**Data section**

========================

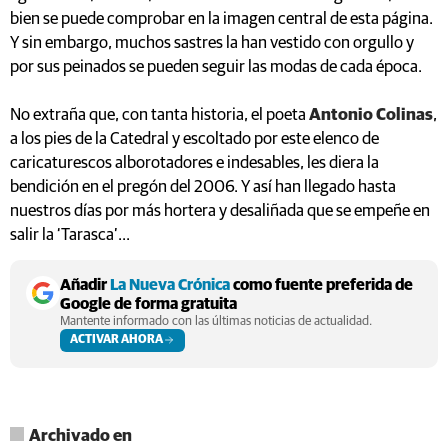
bien se puede comprobar en la imagen central de esta página.
Y sin embargo, muchos sastres la han vestido con orgullo y
por sus peinados se pueden seguir las modas de cada época.
No extraña que, con tanta historia, el poeta
Antonio Colinas
,
a los pies de la Catedral y escoltado por este elenco de
caricaturescos alborotadores e indesables, les diera la
bendición en el pregón del 2006. Y así han llegado hasta
nuestros días por más hortera y desaliñada que se empeñe en
salir la ‘Tarasca’...
Añadir
La Nueva Crónica
como fuente preferida de
Google de forma gratuita
Mantente informado con las últimas noticias de actualidad.
ACTIVAR AHORA
Archivado en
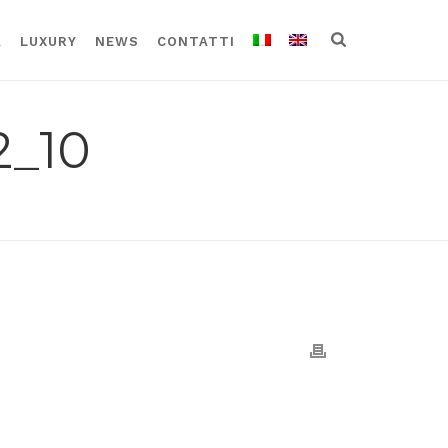
A
LUXURY
NEWS
CONTATTI
_10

========================

**To do**
Copy the material shown above in full and exactly. Skip the pictures.

**Reply to the task**
bien se puede comprobar en la imagen central de esta página.
Y sin embargo, muchos sastres la han vestido con orgullo y
por sus peinados se pueden seguir las modas de cada época.
No extraña que, con tanta historia, el poeta
Antonio Colinas
,
a los pies de la Catedral y escoltado por este elenco de
caricaturescos alborotadores e indesables, les diera la
bendición en el pregón del 2006. Y así han llegado hasta
nuestros días por más hortera y desaliñada que se empeñe en
salir la ‘Tarasca’...
Añadir
La Nueva Crónica
como fuente preferida de
Google de forma gratuita
Mantente informado con las últimas noticias de actualidad.
ACTIVAR AHORA
Archivado en
A
LUXURY
NEWS
CONTATTI
_10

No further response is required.